Closed Head Injuries: A Lifetime of Symptoms

There are many times when I am muscle testing patients and the issues and symptoms they are experiencing trace back to a closed head injury earlier in their life. The truth is that this type of injury, whether diagnosed as a concussion or not, can happen from sports, from a fall, from a blow to the head or from any injury such as in a car accident. Often the initial symptoms will include dizziness, headache, nausea, pain but since they often go away, we think nothing more about it.

But when we look at the structure of the head, it becomes apparent that any blow or injury has a lasting effect when not treated to resolution. In the past the bones of the skull were the main focus, but as time went on it became apparent that brain injury needed to be the focus. Injury to the soft tissue of the head including the brain, the pituitary gland, the pineal gland, the meninges, the sinuses and even the spinal cord itself can develop slowly over time due to shearing tension, scar tissue, twisting/torquing and inflammation. The effects depend on the actual area of soft tissue that is affected. Often the injury to the head can create almost a circling effect, just like the old cartoons when the character hit his head, because of the fluid that bathes the brain and spinal cord within the meninges.

SUPPLIED DATA:
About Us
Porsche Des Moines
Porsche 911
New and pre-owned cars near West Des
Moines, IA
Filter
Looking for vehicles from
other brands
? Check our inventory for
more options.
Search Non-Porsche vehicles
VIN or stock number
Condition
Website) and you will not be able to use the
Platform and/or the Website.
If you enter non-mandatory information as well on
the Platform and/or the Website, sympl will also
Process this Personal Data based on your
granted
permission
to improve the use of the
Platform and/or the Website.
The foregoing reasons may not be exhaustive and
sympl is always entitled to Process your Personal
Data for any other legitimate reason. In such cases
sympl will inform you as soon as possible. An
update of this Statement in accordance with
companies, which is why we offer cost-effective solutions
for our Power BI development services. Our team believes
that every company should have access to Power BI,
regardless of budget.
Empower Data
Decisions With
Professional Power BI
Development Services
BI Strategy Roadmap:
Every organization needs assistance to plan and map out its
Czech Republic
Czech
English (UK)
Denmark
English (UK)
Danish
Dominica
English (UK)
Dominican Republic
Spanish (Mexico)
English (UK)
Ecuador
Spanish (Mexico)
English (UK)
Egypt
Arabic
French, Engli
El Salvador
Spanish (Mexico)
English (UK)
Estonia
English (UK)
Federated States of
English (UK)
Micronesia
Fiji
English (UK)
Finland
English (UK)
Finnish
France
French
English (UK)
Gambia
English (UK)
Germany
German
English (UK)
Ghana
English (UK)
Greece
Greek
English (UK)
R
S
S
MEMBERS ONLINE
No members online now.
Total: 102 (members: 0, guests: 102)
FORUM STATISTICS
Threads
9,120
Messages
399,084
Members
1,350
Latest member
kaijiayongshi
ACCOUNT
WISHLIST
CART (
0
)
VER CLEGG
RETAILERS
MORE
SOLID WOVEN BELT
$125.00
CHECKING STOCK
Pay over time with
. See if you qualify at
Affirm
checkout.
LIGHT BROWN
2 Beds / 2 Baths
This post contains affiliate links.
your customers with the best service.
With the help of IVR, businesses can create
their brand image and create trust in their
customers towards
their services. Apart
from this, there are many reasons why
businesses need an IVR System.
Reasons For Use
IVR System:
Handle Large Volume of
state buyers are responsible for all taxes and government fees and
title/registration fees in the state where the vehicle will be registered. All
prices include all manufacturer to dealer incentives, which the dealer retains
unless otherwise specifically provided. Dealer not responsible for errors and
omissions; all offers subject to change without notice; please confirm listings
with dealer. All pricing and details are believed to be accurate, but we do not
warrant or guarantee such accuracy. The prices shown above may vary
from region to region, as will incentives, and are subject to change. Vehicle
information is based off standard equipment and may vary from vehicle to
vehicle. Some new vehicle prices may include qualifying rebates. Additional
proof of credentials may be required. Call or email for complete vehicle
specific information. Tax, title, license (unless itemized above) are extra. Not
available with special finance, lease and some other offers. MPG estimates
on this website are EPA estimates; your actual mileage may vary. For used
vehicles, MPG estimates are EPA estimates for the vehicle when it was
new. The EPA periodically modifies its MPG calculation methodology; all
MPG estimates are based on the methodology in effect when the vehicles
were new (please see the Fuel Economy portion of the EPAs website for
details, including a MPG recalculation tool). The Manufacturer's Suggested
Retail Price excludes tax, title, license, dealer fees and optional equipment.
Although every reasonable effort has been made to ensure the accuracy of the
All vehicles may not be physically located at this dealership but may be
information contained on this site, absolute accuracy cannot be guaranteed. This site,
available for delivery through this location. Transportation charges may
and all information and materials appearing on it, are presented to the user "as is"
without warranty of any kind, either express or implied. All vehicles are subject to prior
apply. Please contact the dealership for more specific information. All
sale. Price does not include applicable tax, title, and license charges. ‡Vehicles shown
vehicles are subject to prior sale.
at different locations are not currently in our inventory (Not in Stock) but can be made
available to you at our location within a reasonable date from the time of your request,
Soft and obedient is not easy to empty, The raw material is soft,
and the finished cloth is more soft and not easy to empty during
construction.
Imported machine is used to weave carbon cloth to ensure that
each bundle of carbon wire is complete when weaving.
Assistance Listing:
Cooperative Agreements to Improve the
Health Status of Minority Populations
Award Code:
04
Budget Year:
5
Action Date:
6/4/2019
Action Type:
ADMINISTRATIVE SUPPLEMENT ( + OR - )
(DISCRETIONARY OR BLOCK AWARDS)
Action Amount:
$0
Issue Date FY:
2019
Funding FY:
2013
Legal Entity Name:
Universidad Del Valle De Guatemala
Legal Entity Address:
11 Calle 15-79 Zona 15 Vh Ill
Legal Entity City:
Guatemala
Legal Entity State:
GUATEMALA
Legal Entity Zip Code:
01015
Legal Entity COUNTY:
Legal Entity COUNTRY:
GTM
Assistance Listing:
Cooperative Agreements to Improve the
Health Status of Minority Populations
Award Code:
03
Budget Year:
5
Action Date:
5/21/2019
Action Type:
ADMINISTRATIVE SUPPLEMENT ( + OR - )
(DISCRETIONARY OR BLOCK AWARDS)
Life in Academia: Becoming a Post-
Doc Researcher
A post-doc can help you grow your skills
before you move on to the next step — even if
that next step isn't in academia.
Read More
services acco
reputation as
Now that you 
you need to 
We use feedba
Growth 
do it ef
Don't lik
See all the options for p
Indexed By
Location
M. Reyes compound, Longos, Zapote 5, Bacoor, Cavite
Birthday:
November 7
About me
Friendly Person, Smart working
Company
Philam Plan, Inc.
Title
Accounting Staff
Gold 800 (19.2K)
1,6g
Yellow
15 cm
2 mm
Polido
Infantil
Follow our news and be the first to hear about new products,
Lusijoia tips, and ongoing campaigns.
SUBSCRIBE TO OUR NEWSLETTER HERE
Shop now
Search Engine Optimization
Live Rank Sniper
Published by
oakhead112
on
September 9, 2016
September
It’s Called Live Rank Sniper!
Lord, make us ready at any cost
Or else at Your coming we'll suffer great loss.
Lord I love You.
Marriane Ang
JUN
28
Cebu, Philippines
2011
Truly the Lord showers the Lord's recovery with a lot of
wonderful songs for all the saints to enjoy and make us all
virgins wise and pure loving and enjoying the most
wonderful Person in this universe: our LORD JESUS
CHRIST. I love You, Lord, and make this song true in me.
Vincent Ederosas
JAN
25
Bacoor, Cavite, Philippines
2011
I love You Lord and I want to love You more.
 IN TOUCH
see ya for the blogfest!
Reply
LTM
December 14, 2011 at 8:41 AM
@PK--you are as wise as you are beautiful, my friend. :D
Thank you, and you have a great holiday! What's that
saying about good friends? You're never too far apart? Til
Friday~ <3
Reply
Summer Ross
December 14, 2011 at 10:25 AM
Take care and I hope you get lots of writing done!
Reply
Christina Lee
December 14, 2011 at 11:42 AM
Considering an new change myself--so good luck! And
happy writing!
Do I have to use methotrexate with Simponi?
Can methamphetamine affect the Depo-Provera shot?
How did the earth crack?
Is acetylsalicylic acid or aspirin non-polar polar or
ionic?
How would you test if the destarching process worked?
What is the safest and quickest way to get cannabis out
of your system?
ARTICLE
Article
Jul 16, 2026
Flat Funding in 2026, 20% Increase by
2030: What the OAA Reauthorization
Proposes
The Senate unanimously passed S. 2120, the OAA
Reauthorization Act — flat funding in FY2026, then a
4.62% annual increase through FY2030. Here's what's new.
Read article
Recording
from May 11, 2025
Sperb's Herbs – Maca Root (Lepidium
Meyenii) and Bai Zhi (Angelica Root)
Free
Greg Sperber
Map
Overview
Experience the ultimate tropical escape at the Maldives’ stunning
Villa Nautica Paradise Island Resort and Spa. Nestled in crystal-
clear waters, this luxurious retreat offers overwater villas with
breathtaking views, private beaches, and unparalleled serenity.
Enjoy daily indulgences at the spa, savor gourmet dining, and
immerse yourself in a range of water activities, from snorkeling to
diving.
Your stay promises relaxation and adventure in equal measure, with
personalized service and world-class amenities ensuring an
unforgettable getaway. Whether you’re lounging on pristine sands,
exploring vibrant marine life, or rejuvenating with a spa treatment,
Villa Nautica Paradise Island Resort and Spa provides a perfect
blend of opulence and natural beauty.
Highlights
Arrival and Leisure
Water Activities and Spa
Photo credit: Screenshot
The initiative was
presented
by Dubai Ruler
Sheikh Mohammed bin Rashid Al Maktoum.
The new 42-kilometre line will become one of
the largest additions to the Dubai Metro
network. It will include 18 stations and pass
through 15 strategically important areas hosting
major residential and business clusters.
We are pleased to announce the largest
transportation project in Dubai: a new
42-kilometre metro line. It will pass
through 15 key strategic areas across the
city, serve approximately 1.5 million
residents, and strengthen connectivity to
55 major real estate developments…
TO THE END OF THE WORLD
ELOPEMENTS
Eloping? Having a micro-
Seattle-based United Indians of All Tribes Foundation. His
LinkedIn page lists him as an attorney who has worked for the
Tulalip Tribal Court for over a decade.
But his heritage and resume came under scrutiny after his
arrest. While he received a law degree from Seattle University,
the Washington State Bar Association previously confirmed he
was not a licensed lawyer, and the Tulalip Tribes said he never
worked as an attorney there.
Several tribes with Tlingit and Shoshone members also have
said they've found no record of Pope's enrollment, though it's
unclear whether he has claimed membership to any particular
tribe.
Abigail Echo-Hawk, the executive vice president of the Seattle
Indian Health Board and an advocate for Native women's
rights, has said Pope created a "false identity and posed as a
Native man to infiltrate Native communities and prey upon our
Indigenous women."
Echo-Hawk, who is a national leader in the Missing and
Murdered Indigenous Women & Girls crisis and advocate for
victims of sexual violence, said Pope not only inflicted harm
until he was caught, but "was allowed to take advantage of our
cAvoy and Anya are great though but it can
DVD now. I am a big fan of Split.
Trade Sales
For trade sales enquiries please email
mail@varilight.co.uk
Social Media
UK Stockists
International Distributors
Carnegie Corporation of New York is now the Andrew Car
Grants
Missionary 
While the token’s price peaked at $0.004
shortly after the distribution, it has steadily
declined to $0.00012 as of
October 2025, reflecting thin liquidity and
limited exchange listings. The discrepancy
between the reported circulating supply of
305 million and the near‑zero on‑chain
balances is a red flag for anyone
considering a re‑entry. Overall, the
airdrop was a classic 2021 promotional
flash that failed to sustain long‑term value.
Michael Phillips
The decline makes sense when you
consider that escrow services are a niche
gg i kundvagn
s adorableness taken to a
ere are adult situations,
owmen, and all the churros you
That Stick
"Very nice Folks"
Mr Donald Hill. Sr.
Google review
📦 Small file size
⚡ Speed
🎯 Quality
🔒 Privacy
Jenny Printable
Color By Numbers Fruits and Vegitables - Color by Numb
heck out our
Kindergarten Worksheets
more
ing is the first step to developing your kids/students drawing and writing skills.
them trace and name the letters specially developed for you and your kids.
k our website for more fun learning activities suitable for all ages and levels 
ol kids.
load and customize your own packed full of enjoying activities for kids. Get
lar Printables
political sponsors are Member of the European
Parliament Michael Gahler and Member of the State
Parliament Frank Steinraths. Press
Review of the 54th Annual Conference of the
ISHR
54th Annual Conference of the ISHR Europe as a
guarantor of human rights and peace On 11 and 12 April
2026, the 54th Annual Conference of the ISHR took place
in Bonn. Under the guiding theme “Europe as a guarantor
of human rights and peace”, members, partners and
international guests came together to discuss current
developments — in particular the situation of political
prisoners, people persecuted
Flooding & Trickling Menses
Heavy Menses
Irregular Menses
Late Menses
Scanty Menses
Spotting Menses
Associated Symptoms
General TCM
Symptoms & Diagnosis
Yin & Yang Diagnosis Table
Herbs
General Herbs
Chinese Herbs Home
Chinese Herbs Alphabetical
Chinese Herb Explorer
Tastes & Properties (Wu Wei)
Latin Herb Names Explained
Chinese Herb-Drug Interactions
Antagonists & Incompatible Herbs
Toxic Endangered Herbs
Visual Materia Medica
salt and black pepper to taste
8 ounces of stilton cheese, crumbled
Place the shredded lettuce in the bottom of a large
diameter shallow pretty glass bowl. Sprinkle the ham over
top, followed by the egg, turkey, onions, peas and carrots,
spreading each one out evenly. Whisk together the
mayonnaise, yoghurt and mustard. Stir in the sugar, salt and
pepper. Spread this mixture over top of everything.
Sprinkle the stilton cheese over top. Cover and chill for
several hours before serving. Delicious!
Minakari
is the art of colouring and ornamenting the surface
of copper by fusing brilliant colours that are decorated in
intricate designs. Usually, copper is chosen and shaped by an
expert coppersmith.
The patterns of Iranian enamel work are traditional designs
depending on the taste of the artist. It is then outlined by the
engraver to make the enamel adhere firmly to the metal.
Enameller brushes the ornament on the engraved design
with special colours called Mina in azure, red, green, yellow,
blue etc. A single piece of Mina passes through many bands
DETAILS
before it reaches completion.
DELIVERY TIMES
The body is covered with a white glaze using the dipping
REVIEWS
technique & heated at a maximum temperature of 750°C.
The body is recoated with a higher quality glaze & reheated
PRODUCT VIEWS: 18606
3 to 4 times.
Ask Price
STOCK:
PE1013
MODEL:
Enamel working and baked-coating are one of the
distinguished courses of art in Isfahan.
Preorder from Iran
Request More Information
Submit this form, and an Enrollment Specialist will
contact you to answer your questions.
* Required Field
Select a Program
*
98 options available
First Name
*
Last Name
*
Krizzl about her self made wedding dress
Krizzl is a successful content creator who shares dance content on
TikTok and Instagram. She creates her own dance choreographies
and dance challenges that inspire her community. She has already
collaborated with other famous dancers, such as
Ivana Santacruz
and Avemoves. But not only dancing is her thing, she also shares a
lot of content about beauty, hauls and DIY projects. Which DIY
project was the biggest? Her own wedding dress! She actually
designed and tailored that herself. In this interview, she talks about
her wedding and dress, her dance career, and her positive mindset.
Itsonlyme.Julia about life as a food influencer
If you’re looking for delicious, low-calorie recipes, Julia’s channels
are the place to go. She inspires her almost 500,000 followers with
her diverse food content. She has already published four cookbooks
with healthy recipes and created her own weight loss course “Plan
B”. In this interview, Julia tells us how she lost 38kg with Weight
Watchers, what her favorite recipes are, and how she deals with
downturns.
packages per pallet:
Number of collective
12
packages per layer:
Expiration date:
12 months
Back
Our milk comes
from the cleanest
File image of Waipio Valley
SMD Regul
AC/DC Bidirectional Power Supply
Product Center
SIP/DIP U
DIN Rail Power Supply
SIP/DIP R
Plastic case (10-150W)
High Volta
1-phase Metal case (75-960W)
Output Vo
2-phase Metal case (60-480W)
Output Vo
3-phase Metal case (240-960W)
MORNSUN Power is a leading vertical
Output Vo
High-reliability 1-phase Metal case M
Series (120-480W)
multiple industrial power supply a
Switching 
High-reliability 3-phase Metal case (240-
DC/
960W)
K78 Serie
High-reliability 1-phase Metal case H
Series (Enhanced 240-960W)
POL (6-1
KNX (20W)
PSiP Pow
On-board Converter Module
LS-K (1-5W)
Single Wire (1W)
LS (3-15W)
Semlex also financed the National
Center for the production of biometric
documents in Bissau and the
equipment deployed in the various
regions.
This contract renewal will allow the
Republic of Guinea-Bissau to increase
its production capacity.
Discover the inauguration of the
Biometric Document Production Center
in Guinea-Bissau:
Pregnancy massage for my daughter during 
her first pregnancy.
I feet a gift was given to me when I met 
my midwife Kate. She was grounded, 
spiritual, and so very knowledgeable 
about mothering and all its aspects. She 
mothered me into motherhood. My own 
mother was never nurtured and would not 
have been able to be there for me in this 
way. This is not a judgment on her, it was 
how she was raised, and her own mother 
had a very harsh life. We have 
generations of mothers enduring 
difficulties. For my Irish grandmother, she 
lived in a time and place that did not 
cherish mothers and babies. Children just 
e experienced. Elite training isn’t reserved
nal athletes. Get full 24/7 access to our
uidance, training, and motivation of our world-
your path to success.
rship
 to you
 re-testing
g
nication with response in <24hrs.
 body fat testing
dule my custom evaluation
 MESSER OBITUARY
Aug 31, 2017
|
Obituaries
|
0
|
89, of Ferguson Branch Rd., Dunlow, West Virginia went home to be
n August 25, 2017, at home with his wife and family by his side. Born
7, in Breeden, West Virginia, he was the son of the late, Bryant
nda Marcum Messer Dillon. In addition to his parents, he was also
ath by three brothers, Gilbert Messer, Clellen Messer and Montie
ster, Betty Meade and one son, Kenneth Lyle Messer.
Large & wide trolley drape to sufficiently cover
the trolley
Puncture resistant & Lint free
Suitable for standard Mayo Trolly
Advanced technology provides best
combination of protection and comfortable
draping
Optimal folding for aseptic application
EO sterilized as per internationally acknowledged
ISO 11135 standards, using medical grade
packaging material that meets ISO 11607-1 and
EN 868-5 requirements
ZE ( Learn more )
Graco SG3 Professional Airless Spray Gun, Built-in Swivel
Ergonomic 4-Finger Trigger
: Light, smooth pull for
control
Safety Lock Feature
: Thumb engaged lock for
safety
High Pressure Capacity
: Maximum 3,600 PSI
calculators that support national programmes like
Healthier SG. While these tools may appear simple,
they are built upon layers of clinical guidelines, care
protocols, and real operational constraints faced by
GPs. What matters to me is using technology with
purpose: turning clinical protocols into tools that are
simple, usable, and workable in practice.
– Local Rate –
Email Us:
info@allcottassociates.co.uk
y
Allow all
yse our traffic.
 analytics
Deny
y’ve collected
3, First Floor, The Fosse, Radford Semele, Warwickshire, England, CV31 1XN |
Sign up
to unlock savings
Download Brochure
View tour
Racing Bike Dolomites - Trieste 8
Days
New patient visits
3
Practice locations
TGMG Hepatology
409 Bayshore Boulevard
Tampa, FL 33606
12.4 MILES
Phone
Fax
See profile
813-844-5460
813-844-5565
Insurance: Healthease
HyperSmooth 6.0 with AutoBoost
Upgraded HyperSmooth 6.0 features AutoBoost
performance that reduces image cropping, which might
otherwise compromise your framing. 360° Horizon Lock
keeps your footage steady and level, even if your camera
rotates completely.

TASK LIST:
• a. Extract the part of the closed head injury article starting at "But when we" and ending at "within the meninges.".
• b. What initial symptoms of a closed head injury does the article on closed head injuries list?
• c. Proceed with the article on closed head injuries from the point where it stops.

RESPONSES IN ORDER:
• a.
But when we look at the structure of the head, it becomes apparent that any blow or injury has a lasting effect when not treated to resolution. In the past the bones of the skull were the main focus, but as time went on it became apparent that brain injury needed to be the focus. Injury to the soft tissue of the head including the brain, the pituitary gland, the pineal gland, the meninges, the sinuses and even the spinal cord itself can develop slowly over time due to shearing tension, scar tissue, twisting/torquing and inflammation. The effects depend on the actual area of soft tissue that is affected. Often the injury to the head can create almost a circling effect, just like the old cartoons when the character hit his head, because of the fluid that bathes the brain and spinal cord within the meninges.

• b. Dizziness, headache, nausea and pain.

• c.
Injury to the pineal gland can create long-term sleep disruption and even narcolepsy, while pituitary injury can create menstrual cycle disruption, reproductive challenges, growth disruption and obesity. Even a “shaking” effect to the brain can be the beginning of mental illness including schizophrenia, seizure disorders and depression. Cranial nerves control swallowing, facial sensation/movement, digestive action and our sensory perception. Since these types of symptoms can develop much later and slowly increase over time, rarely do people relate them to a closed head injury that may have taken place years before.

Getting an MRI or scan of the brain is rarely helpful because even the healthiest of people will have scars, lesions and irregularities in their head’s soft tissue. Whenever we trace symptoms back to the head it is vital to treat the head as though the patient has just experienced an injury. Many times this is the missing solution to chronic symptoms that won’t resolve with typical protocols. Remedies for the hypothalamus, the cranial nerves, the pituitary, the pineal gland and especially for brain trauma can truly make a difference over time, no matter how long it has been since the original injury.